I want to do one more thing. One of Tay's friends set up a face book page in his memory. I know alot of you probably already see it, but if not here is the address--just search it on face book, "In loving memory of Taylor Gasser" I am honored that all these kids will take the time and effort to do things in his memory---Almost every time I go to the accident site, there is something new there. I went right after a big snow, and somebody already had taken the time and went and cleared all the snow away from the crosses and the other stuff that is there, and even put a little red heart there for Valentine's day. I hope and pray that each one of his friends have found a special place in their hearts for Jesus to dwell and some day like the song said we will meet on those beautiful shores and what a day of rejoicing that will be!!!. I know some of you seen this poem that Brittany wrote in Tay's memory on that face book page, but for those that didn't, I want post it---Thank you Brittany--it is so Tay.
An Angel In Disguise
On April 1st you were born without wings,
And August 16th you became my blessing.
All through school no one would have guessed,
That you would be the first in our class laid to rest.
God blessed you with the most perfect smile of all,
When I think about it now, I have to wipe away tears that starts to fall.
High school we shared many memories in track,
Now I would give anything in the world just to have those days back.
Tractor pulls and racing four wheelers was what you loved to do,
So, God called number "614" and that, Taylor, was you.
I believe God had a plan and it was you that he took,
Besides friends missing you terribly, so are your Mom, Dad, Spencer, and Brooke.
I know you can't come to us; we must go to you,
With that in mind living my life for Jesus Christ is just what i'll do.
(And I owe thanks to you)
For all this time God was the only one, who knew,
that an Angel was among us.....that angel was you.
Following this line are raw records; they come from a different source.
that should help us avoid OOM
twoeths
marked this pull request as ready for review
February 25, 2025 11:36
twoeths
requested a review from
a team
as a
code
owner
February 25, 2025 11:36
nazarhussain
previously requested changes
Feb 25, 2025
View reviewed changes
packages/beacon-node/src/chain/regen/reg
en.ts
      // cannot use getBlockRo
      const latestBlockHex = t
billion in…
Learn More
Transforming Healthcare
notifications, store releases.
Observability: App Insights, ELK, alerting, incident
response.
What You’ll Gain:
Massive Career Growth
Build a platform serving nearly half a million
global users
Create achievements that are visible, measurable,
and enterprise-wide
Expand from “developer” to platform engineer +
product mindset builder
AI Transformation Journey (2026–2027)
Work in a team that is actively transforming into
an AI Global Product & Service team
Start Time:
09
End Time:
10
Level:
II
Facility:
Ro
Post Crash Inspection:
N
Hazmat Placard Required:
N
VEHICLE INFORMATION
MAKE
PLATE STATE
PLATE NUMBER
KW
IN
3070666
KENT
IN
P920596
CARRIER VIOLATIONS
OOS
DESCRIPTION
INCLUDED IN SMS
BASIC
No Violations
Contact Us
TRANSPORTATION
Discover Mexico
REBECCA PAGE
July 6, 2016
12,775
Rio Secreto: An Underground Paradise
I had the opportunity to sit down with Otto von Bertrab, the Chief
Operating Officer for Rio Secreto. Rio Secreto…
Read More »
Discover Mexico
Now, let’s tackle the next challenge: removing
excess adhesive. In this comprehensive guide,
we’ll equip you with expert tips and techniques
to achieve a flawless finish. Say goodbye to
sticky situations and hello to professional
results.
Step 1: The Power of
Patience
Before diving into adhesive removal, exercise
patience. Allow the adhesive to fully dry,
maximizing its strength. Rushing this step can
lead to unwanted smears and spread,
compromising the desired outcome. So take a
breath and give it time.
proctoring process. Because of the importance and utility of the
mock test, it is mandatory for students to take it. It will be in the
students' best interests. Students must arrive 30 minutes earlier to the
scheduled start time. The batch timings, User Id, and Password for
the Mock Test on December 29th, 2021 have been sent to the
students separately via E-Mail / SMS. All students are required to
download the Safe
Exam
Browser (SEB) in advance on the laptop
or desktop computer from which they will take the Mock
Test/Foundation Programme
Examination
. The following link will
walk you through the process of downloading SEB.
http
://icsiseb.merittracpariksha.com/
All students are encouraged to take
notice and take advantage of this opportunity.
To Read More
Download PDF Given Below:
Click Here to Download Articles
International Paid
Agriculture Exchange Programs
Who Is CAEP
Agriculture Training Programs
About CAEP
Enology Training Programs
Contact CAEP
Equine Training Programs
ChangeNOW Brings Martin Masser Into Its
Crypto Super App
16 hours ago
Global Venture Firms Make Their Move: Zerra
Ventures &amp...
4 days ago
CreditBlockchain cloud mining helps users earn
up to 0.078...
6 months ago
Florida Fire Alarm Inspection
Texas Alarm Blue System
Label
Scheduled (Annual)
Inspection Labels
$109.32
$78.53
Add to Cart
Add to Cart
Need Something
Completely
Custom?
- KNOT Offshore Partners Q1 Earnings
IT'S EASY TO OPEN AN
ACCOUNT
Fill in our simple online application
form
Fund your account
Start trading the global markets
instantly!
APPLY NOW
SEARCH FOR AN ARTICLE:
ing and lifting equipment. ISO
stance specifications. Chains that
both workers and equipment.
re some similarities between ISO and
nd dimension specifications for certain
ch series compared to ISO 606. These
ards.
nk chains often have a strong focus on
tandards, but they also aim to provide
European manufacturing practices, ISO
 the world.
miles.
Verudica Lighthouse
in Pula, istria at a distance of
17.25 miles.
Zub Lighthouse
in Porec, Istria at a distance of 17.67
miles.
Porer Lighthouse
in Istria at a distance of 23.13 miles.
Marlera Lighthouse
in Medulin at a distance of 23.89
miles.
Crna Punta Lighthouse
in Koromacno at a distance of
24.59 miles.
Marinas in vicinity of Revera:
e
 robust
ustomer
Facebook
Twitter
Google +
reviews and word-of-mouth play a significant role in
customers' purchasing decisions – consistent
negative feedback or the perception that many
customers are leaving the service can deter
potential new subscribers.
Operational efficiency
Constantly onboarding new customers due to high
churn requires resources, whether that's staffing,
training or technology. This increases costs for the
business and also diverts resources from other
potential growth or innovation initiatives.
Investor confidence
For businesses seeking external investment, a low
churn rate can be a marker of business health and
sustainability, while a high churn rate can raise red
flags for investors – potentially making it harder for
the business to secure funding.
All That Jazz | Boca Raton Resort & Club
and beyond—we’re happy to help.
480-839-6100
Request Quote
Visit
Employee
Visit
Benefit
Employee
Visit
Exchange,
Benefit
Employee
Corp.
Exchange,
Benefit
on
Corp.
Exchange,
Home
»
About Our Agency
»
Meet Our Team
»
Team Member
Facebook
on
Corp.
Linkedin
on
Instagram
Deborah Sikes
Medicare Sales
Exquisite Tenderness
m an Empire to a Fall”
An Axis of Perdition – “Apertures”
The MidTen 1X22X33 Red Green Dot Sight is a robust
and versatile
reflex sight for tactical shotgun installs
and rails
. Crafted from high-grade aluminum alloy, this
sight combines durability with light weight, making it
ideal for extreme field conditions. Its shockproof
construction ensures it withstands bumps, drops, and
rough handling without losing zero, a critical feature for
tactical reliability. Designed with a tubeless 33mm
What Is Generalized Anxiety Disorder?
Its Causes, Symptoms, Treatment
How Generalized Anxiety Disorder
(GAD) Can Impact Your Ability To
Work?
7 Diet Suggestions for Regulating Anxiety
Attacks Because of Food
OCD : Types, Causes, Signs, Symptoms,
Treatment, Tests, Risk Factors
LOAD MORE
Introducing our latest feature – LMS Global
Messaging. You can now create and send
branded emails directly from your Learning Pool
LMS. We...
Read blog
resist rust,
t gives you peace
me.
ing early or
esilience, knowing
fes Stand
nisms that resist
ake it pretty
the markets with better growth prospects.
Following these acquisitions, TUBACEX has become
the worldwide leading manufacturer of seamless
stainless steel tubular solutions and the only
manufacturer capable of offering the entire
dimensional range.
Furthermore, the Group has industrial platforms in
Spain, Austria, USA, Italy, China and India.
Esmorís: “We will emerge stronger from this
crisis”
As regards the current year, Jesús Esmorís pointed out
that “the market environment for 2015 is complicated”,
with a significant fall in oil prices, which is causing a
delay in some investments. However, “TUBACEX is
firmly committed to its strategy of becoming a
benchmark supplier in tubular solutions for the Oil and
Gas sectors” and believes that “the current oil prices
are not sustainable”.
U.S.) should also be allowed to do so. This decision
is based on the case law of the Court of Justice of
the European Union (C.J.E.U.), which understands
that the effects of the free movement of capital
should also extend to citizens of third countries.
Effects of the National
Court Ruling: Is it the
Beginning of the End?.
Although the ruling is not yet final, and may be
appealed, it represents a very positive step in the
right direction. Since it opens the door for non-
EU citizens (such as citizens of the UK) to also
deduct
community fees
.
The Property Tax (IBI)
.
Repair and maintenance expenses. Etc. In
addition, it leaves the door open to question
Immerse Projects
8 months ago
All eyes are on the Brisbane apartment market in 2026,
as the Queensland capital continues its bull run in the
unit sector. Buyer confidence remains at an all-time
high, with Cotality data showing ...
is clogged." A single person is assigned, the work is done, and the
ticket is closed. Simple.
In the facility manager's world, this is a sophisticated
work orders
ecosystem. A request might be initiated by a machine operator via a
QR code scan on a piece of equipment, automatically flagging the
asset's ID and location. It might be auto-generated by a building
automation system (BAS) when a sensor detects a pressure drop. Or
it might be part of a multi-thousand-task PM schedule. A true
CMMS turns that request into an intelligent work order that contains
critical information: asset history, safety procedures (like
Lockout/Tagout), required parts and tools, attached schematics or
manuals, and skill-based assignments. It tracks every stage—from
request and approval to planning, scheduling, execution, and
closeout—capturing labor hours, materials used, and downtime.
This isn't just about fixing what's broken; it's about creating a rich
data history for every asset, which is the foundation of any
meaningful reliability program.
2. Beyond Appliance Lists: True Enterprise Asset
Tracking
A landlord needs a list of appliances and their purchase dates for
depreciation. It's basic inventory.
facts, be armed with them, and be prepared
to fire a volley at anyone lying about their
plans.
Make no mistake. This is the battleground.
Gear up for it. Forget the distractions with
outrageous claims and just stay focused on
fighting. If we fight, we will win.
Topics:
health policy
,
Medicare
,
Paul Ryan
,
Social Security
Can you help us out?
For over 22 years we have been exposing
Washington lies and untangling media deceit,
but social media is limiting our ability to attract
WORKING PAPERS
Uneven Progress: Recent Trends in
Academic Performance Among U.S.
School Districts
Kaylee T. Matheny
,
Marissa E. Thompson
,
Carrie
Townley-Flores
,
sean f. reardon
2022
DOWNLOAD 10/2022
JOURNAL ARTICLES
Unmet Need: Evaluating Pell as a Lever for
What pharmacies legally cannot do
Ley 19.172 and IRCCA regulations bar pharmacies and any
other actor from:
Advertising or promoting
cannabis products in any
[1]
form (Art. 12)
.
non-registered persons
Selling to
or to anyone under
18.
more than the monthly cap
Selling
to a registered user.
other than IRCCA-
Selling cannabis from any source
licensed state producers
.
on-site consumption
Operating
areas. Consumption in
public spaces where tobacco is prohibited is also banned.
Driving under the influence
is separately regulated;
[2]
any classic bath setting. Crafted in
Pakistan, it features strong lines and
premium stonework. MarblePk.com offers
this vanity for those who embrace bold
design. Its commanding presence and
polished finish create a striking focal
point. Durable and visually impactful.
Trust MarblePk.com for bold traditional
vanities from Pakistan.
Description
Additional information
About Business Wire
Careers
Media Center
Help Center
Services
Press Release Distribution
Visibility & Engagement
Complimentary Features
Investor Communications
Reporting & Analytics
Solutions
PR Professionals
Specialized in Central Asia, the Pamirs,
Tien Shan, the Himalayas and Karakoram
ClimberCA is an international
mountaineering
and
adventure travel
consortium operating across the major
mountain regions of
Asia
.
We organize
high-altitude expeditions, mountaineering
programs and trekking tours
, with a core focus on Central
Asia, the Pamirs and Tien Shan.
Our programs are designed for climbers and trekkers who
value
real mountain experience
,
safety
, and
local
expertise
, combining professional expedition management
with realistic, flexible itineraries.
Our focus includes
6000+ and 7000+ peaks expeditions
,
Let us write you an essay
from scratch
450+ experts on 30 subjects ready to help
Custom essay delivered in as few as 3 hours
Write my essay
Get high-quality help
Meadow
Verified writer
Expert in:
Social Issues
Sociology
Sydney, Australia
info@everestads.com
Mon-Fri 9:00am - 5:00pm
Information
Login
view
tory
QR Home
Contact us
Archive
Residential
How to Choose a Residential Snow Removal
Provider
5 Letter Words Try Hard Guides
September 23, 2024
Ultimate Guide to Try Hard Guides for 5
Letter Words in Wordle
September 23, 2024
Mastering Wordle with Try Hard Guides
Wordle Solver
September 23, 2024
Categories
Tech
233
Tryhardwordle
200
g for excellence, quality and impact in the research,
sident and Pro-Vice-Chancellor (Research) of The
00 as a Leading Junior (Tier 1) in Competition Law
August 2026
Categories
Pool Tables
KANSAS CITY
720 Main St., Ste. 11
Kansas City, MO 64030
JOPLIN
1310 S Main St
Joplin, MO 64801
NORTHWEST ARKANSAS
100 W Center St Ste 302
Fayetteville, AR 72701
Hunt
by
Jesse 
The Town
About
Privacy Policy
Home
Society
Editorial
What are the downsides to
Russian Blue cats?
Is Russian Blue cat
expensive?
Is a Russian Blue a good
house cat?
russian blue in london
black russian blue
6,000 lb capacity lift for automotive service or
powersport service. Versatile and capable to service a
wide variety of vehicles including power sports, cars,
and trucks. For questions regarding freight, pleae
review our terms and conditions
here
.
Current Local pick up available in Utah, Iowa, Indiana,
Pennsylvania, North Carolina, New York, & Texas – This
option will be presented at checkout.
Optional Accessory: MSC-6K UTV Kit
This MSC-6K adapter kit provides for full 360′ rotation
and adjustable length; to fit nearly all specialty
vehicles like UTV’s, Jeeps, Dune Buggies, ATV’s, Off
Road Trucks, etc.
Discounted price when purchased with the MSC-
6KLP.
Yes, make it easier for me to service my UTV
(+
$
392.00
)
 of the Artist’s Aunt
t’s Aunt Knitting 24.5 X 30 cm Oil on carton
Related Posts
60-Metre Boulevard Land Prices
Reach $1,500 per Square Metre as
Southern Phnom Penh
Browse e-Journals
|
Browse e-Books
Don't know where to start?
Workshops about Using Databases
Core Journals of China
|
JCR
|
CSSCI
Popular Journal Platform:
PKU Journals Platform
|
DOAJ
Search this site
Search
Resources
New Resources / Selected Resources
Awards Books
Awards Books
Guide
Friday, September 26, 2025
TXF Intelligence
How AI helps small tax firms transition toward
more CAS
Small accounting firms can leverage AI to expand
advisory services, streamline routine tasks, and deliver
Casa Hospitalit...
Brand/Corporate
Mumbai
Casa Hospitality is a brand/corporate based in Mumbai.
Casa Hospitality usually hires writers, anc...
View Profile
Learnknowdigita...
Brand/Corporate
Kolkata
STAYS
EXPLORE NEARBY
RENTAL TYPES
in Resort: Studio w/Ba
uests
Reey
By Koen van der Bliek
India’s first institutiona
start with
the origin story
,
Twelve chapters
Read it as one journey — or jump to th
Gone up to Heaven you surely did rise,
Because all along you, Taylor....were an Angel in Disguise
In loving Memory of Taylor J. Gasser
Please continue to pray for us as satan every day tried to take our peace we have in Jesus. Satan wants us to be discouraged, sad, and be focused on ourselves and all the loses, but with Jesus at our side, we can think-- just like that person said---what are you doing today, Taylor, and wipe the tears away and think that glorious day is coming----everybody grab Jesus and hang on tightly until then----which it could be even today, or perhaps tomorrow.